#### [Text passage]
Culpability is not singular. Stern-Stewart, investor short-termism and systemic mono-focus, along with greedy managers replete with agent/principal dilemmas must assume blame on the corporate side. Selfish American Voters repeatedly demanding representatives requite incongruous financial goals with cynically lame and unsustainable fiscal policies, along with a near complete detachment from reality in regards to present consumptive desires in relation to both incomes and longer-term savings requirements are just as at fault as the monetary wrecktitude resulting from an unwillingness to accept mild deflation and cyclical recessions where required for reasons that – to this day remain inexplicable given that Continental Europeans seemingly had little difficulty distinguishing a bubble or accepting that both taxes and economic brush-fires are not inherently bad in The Big Picture.

So IF what we are currently witnessing, commonly termed as The Credit Crunch, is in fact, an expression of what I will term Hubbert’s financial equivalent – “Peak Credit” phenomena , and IF as I posit, we long ago untethered the financial wagon from the real economic train, what does this mean?

#### [Given data]
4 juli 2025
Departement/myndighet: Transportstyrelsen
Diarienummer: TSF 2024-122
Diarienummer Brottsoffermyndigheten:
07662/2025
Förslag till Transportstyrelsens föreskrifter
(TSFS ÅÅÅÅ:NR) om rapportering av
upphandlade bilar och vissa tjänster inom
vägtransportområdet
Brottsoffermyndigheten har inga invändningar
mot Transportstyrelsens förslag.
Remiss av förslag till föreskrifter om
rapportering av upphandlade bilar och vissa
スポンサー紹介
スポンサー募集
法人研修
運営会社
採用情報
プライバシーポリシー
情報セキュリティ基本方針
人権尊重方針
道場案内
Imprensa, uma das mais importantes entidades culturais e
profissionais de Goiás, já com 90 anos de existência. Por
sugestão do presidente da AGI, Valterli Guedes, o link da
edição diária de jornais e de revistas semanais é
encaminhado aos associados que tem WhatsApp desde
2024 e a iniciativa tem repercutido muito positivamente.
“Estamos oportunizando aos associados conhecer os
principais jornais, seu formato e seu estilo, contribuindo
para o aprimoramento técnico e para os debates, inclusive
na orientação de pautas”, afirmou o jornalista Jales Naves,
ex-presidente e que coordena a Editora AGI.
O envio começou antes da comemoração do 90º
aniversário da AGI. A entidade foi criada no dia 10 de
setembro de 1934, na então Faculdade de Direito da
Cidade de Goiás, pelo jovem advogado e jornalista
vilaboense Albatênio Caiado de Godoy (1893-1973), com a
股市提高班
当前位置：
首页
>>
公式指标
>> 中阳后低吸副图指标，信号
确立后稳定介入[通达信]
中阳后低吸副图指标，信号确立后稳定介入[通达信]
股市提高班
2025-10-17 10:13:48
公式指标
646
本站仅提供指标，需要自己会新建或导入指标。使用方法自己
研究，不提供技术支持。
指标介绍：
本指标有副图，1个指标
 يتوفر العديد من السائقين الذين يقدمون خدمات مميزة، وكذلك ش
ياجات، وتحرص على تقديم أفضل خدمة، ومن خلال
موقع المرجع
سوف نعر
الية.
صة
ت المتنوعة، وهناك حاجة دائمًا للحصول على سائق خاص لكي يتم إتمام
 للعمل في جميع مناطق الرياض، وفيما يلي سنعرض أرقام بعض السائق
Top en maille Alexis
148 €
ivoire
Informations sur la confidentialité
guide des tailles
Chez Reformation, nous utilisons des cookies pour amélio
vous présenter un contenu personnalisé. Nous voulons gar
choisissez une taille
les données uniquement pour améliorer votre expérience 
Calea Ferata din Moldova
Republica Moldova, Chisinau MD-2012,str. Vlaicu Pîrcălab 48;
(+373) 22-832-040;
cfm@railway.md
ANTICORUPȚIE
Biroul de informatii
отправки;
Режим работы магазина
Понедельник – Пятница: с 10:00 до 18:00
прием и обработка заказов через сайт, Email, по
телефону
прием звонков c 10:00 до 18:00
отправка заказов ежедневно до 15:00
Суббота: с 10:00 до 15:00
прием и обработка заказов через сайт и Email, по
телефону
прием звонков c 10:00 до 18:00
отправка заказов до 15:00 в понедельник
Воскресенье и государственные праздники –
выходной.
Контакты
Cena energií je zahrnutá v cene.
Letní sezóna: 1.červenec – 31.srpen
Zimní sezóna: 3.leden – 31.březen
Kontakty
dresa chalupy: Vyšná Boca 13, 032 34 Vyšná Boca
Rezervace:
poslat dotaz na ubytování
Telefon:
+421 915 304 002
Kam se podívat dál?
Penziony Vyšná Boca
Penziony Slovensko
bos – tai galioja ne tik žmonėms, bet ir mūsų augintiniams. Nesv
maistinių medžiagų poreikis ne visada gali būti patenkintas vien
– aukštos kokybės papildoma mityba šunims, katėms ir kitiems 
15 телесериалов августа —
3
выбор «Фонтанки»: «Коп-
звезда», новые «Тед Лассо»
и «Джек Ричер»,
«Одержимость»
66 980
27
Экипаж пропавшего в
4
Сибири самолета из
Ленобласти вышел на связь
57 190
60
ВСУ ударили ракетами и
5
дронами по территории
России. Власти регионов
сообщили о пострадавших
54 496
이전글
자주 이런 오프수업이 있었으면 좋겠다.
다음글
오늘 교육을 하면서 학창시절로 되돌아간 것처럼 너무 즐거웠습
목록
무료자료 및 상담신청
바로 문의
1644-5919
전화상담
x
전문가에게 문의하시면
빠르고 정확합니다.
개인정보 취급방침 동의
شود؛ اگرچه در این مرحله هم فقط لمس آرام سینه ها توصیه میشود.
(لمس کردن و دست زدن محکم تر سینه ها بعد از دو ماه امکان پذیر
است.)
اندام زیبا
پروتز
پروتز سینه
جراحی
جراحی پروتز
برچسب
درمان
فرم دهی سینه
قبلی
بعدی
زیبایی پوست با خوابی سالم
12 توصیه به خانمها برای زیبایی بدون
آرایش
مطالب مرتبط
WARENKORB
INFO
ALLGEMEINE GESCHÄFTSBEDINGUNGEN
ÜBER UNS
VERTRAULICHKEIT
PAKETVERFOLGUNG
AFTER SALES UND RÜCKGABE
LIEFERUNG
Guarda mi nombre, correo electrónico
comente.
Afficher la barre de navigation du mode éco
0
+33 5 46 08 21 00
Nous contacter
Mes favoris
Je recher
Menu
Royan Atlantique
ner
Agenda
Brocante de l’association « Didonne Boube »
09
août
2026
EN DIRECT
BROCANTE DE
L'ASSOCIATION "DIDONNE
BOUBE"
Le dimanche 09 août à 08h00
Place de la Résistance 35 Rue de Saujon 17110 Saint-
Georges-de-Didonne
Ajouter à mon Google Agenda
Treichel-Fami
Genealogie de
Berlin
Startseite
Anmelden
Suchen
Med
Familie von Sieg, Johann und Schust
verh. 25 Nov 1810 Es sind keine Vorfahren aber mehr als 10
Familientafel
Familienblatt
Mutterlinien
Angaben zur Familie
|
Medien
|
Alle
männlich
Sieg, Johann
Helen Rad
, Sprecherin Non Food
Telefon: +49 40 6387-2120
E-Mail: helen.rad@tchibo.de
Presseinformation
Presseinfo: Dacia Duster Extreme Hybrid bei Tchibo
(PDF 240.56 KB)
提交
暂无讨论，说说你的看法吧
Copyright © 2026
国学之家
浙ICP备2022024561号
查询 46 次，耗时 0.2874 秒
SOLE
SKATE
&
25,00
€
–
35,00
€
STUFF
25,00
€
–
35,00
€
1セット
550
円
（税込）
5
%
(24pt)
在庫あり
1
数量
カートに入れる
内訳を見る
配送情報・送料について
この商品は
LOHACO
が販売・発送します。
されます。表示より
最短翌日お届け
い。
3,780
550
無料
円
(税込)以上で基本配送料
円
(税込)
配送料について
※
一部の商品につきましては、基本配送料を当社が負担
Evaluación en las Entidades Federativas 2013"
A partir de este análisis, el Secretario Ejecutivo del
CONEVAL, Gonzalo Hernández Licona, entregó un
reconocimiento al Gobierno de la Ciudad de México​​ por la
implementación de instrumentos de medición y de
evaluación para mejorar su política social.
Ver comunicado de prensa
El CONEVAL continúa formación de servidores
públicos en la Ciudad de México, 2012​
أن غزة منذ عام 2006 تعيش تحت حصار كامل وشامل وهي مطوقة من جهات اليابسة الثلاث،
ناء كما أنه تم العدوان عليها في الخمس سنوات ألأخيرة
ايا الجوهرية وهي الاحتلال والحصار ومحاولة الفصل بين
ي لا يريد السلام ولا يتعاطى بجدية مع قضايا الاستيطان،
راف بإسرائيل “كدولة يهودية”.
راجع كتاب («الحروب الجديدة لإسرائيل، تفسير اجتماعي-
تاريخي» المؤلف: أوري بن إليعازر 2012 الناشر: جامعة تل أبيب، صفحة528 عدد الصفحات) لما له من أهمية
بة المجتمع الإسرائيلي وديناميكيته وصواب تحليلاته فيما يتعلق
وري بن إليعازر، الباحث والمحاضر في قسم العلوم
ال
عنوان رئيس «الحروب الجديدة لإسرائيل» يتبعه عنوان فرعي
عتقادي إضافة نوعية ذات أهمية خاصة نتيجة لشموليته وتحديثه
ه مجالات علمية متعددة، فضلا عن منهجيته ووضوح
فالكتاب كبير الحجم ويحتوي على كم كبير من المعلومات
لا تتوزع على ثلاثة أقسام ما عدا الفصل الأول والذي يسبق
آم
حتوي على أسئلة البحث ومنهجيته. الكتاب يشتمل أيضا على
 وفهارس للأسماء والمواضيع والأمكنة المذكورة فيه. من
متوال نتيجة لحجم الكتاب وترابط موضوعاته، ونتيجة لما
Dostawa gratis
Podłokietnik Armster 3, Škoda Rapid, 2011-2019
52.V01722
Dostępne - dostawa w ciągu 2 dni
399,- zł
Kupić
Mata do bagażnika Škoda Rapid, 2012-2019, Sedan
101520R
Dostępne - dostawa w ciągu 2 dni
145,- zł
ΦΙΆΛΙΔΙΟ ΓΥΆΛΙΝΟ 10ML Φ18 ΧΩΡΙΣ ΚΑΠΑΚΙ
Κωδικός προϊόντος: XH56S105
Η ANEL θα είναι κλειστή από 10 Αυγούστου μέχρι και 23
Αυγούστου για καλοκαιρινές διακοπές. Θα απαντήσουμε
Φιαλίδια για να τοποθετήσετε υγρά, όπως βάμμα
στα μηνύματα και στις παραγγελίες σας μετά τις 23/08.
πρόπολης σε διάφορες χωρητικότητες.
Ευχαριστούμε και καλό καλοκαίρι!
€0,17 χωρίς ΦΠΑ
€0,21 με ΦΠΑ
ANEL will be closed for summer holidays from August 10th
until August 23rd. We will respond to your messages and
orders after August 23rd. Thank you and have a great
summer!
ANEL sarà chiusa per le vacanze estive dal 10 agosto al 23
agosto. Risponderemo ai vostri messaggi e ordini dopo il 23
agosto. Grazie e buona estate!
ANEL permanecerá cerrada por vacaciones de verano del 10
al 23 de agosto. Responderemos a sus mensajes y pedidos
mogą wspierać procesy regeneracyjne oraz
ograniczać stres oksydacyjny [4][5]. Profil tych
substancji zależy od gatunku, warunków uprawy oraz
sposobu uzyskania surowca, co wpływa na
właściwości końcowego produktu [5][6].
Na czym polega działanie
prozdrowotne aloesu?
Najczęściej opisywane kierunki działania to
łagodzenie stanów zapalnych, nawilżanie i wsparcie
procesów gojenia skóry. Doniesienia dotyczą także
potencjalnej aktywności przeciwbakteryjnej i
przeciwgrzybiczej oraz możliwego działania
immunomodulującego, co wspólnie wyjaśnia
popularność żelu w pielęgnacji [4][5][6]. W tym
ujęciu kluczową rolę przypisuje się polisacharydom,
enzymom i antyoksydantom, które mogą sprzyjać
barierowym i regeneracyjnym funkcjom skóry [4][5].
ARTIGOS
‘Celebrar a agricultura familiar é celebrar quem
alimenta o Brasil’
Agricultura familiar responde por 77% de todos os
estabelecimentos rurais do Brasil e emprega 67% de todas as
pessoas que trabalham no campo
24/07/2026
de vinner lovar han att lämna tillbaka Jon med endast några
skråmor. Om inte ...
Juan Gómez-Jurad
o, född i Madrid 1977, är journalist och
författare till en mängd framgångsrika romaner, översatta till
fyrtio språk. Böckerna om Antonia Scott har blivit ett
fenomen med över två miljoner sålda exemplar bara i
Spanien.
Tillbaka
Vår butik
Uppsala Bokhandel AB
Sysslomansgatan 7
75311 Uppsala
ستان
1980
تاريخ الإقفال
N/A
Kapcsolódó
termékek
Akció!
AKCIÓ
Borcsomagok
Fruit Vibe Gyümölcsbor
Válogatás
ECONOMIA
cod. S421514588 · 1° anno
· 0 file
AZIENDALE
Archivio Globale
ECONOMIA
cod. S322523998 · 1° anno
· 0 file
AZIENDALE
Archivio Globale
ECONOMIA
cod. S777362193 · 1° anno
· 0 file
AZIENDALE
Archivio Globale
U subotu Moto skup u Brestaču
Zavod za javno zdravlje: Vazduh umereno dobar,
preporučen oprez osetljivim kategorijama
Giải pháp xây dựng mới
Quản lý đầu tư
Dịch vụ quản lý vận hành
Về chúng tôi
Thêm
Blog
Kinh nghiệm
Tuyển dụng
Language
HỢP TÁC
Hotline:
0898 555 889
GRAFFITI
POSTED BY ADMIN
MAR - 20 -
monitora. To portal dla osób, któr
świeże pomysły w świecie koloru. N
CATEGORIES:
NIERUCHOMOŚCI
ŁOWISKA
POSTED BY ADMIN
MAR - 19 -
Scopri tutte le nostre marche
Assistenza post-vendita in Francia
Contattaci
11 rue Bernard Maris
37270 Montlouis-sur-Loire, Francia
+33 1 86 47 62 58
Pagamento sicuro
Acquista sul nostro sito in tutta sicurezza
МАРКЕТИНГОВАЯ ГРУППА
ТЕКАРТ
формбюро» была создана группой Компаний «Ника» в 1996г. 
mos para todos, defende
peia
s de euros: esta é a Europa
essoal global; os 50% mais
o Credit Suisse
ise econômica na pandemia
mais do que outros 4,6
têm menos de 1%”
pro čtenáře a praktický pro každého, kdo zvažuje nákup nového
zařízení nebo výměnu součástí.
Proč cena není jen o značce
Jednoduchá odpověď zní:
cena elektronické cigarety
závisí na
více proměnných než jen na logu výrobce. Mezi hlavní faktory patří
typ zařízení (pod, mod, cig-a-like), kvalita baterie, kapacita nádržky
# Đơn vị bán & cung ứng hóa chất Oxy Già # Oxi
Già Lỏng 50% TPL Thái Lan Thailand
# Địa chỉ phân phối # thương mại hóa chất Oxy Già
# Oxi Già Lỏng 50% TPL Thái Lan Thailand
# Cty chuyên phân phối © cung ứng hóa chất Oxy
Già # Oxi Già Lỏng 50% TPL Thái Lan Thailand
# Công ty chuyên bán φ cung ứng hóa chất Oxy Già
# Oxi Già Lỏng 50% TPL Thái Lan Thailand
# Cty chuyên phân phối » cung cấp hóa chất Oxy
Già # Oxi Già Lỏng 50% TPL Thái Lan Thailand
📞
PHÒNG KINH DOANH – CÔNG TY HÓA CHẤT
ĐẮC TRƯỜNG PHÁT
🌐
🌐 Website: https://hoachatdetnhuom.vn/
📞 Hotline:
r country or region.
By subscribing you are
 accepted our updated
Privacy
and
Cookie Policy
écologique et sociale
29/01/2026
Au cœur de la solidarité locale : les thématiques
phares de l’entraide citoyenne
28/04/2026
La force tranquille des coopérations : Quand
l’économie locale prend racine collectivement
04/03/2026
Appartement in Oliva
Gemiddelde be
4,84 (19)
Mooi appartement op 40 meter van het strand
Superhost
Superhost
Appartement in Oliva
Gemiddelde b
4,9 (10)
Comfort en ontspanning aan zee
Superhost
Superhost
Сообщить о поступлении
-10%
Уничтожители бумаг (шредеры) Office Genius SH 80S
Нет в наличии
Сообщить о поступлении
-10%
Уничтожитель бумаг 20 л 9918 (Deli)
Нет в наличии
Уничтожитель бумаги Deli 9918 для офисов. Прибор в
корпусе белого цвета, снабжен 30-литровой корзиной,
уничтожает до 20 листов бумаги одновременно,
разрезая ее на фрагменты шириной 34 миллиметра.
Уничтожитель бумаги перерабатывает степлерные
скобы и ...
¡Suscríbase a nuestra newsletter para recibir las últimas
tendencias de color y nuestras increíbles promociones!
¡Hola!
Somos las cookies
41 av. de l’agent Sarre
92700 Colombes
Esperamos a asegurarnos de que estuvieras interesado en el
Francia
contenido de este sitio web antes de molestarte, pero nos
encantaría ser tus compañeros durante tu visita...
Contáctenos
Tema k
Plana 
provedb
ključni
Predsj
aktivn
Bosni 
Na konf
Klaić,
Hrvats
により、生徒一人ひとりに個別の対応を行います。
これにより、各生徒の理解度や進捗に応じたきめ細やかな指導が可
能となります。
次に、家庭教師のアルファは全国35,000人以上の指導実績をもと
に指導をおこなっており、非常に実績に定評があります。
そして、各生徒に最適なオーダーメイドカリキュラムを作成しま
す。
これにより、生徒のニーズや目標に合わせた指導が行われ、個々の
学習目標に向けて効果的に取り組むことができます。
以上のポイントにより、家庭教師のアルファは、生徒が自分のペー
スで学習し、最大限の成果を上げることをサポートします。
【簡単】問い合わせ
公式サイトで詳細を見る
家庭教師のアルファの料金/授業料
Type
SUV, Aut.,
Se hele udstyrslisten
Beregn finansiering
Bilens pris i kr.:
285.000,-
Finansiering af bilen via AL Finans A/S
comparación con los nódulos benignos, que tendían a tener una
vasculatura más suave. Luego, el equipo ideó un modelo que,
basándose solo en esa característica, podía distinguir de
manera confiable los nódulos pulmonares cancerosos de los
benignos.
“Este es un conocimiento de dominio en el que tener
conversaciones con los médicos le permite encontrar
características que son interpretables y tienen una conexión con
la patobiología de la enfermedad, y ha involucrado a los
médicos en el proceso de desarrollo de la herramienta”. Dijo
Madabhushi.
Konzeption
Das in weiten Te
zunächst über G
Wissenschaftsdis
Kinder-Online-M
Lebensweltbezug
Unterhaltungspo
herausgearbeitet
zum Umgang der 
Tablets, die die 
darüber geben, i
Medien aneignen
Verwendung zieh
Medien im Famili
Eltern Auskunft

#### [Written task]
In the credit crunch passage, why do the reasons for refusing to accept mild deflation and cyclical recessions remain inexplicable? Answer in one to three sentences. The material comes from a different source than the text.

#### [Worked solution]
They remain inexplicable because Continental Europeans seemingly had little difficulty distinguishing a bubble. They also seemed to accept that taxes and economic brush-fires are not inherently bad in The Big Picture.